Braille embossers are printers for braille. Whereas a regular printer adds ink to a page to produce visible characters, an embosser creates raised dots on a page to form braille characters. MakeUseOf has already looked at ways both blind and other disabled people can work from home, and for those that do this is an invaluable tool.
Some printers are able to print both ink and braille in order to make a document readable by the blind and the full-sighted alike – though they do need a special type of paper that is both thicker and more expensive than standard printer paper.
The printers can be found from numerous online suppliers, with EmBraille’s cheapest starting at around £1,500 ($2,511).

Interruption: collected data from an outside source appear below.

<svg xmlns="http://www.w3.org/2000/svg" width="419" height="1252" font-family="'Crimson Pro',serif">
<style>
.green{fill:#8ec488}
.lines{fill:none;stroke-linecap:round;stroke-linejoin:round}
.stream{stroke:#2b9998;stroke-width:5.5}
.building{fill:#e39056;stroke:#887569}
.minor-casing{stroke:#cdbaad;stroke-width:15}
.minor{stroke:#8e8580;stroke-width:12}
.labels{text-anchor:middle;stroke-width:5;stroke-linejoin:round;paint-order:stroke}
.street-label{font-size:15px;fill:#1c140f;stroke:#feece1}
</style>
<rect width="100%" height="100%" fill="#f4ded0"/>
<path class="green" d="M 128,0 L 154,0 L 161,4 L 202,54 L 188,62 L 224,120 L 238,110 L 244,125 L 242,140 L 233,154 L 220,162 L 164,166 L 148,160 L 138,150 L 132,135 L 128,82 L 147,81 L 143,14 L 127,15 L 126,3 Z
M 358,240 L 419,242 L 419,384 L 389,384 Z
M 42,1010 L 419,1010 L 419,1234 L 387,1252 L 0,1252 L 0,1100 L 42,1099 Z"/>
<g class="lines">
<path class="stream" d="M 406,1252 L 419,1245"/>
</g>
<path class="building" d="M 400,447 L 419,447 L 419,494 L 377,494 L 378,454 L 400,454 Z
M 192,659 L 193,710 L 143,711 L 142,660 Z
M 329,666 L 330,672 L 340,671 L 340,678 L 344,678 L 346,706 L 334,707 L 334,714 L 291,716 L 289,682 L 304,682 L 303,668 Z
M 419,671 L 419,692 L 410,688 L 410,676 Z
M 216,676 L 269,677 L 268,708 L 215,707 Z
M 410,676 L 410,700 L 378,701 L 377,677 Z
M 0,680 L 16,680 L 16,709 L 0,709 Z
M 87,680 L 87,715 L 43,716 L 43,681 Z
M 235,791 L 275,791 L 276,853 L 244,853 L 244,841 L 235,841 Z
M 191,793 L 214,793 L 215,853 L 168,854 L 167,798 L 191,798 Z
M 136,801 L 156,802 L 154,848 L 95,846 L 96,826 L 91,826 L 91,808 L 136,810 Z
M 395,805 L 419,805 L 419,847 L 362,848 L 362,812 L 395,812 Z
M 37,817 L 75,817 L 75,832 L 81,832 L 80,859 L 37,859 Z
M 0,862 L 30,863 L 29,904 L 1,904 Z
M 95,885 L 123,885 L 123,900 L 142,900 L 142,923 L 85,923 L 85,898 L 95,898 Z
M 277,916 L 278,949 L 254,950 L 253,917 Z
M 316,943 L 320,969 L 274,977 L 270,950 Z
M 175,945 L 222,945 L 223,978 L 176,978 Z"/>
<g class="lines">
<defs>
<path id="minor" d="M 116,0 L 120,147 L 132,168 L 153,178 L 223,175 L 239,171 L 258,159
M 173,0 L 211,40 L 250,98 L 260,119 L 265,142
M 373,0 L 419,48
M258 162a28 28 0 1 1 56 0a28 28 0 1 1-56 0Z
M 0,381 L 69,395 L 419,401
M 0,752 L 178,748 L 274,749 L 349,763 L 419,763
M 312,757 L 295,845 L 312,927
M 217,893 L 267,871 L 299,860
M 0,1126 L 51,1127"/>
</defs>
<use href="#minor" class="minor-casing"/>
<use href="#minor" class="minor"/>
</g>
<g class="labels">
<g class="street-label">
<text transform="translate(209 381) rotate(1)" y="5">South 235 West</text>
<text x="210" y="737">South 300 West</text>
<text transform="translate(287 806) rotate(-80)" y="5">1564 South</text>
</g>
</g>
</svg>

GPS aids is a broad section that covers a number of devices and applications of GPS technology. Two of the most used are wheelchair routing and GPS tracking.
Wheelchair routing is used by universities, government organisations and tourist companies to help wheelchair-bound people easily navigate around public spaces. Examples include developers in Germany who have developed a wheelchair routing portal for OpenStreetMap and the Zurich Tourist board who offer wheelchair-friendly city tours using GPS routes.
GPS tracking uses satellite technology to help trace someone who has gone missing. It means a person’s location can be viewed on a computer or mobile phone and the person carrying the device can press a panic button if they get lost. When purchasing a device, check whether it works when the person is indoors and how often the device will need charging.
Trackers are available from several online suppliers, for example TrackYour offers a model for £99 ($176) – however, it is also possible to turn your smartphone into a GPS tracking device to save money.
Assistive Tech For All?
Assistive technology may not be the answer for everybody. People have different needs, abilities and preferences and one size does not fit all. Some people may benefit from additional carer support or services rather than using technology at all.
If you are interested in implementing some of the technology in this article, you should seek professional advice before making any decisions.